** Dataset records follows **

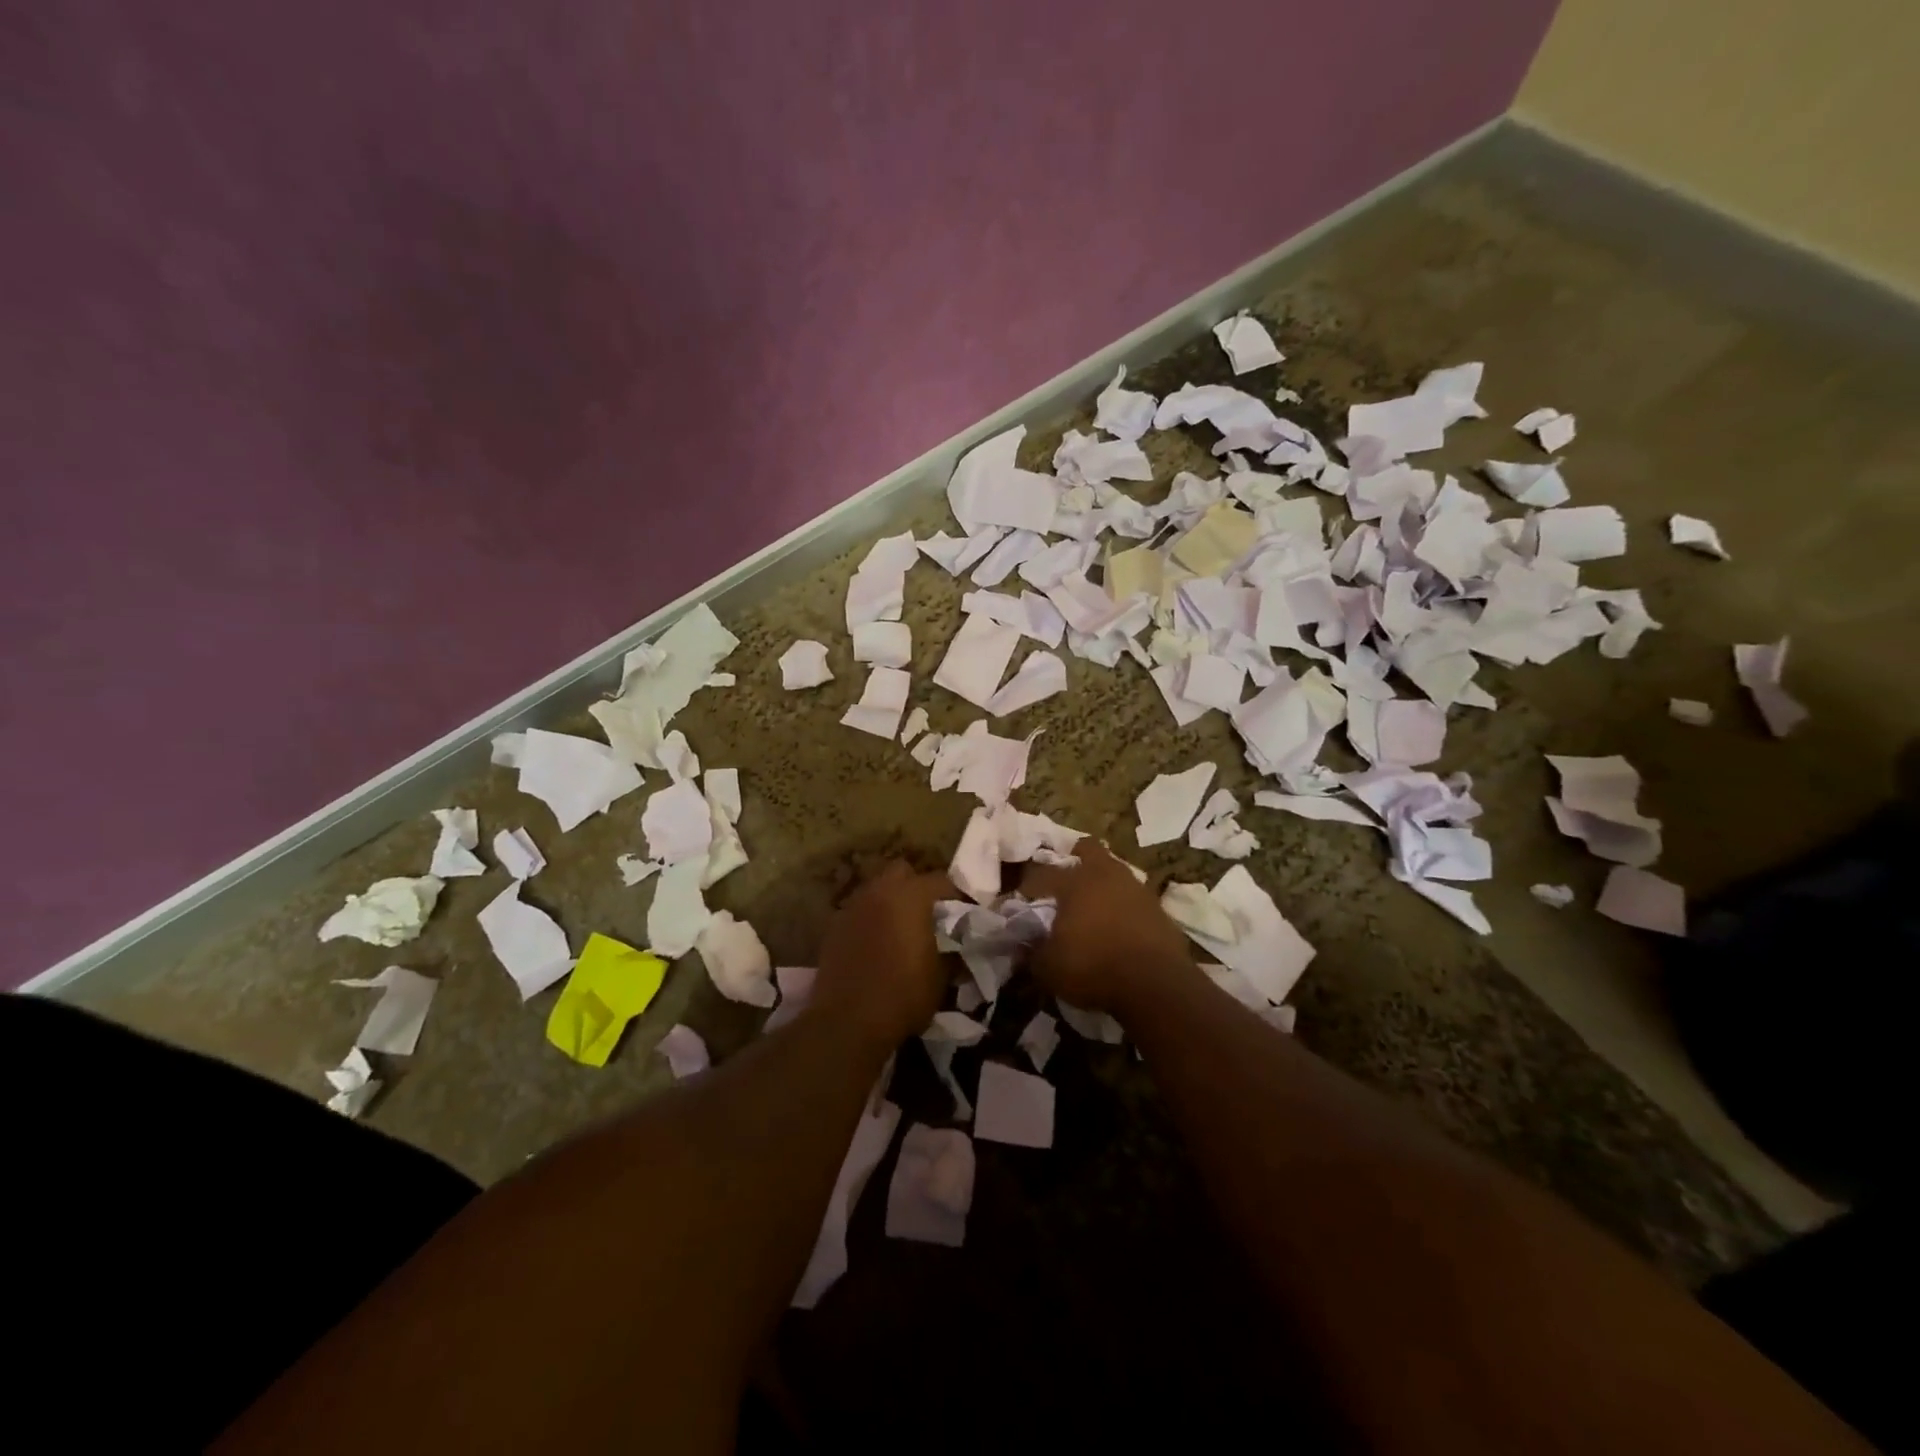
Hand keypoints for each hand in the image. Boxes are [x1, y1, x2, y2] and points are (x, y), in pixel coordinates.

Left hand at [812, 861, 951, 1047]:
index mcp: (910, 896)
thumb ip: (951, 952)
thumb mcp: (941, 977)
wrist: (847, 1022)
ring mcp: (852, 907)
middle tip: (928, 913)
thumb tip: (957, 947)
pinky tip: (876, 945)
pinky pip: (858, 912)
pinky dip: (870, 920)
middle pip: (901, 872)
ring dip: (890, 902)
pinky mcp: (833, 927)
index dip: (955, 895)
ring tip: (901, 929)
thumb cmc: (903, 995)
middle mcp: (879, 892)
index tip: (964, 912)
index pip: (940, 881)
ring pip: (876, 890)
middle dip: (916, 886)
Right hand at [1022, 841, 1195, 1015]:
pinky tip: (1118, 925)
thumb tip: (1021, 945)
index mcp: (1073, 882)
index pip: (1041, 874)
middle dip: (1074, 859)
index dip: (1027, 886)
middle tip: (1063, 881)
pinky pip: (1133, 896)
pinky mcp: (1158, 907)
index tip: (1021, 900)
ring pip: (1114, 870)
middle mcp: (1105, 875)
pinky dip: (1123, 905)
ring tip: (1092, 906)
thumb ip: (1031, 952)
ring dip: (1102, 882)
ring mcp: (1135, 888)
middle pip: (1087, 849)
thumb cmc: (1094, 969)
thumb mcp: (1049, 968)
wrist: (1156, 985)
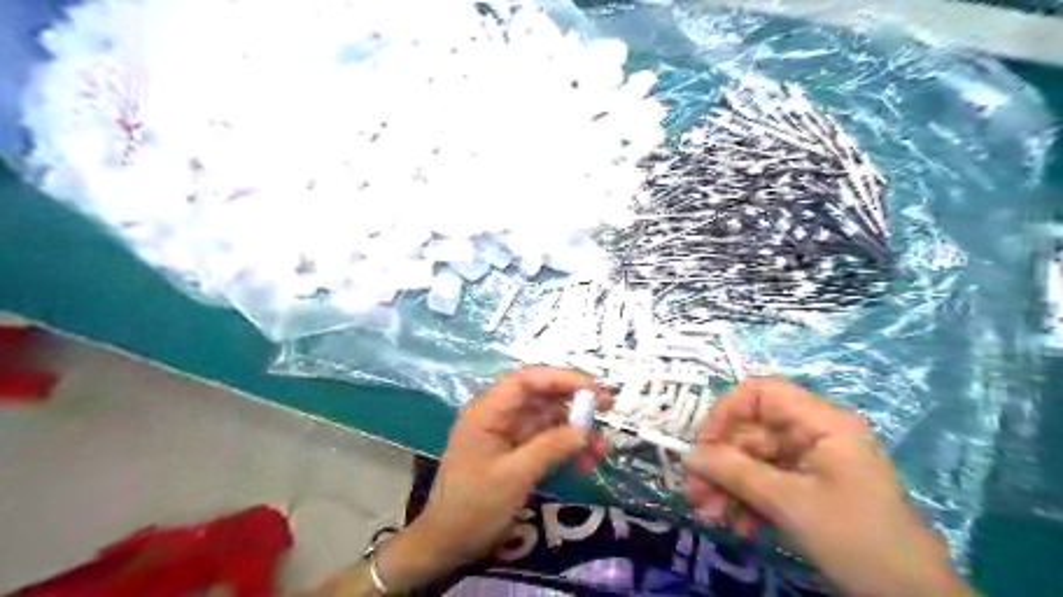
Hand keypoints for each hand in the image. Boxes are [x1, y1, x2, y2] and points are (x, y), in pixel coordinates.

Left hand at [375, 367, 610, 588]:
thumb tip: (586, 430)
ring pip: (547, 419)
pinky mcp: (514, 452)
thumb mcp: (513, 477)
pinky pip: (545, 440)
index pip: (526, 380)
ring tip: (600, 451)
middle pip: (540, 396)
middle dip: (573, 404)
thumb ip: (550, 448)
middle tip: (606, 414)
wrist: (447, 546)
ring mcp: (506, 434)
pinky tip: (584, 464)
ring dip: (574, 431)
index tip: (594, 391)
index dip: (562, 378)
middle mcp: (497, 415)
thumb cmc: (473, 508)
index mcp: (487, 412)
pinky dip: (565, 448)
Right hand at [681, 377, 969, 596]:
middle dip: (720, 463)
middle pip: (751, 432)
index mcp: (821, 422)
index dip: (726, 412)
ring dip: (727, 486)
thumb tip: (687, 455)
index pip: (761, 393)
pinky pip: (765, 483)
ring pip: (753, 461)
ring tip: (710, 516)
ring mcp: (810, 463)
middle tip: (695, 493)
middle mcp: (813, 434)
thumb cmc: (856, 538)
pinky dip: (746, 501)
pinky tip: (737, 526)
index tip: (703, 446)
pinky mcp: (807, 489)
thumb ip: (734, 473)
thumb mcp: (789, 503)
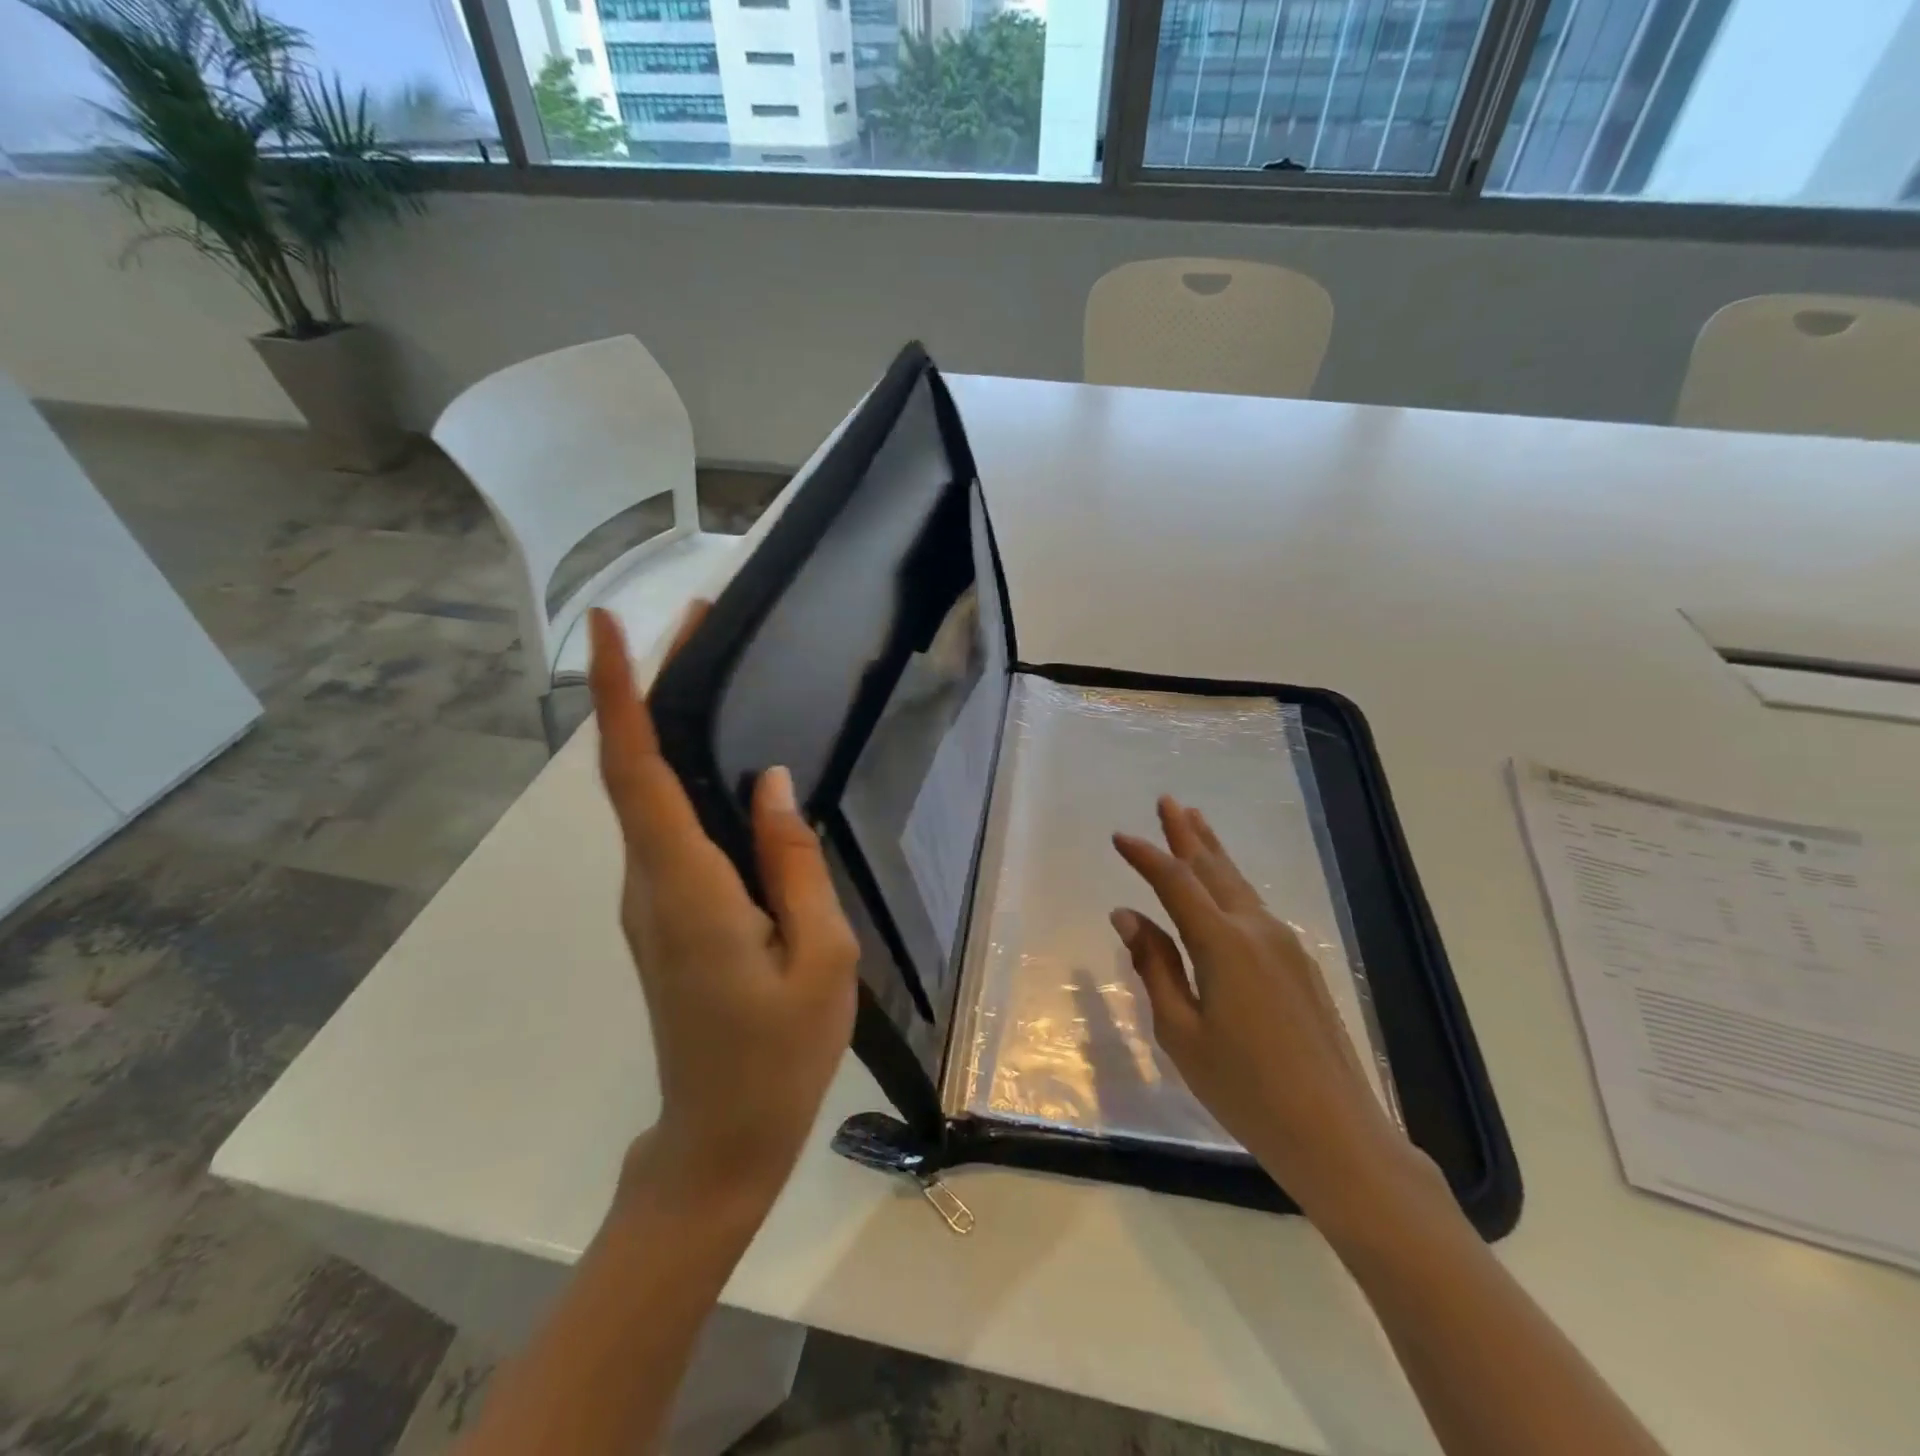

** End of Dataset records **

Tell how many lines above contain the word "hand". Nothing but the number is needed.

6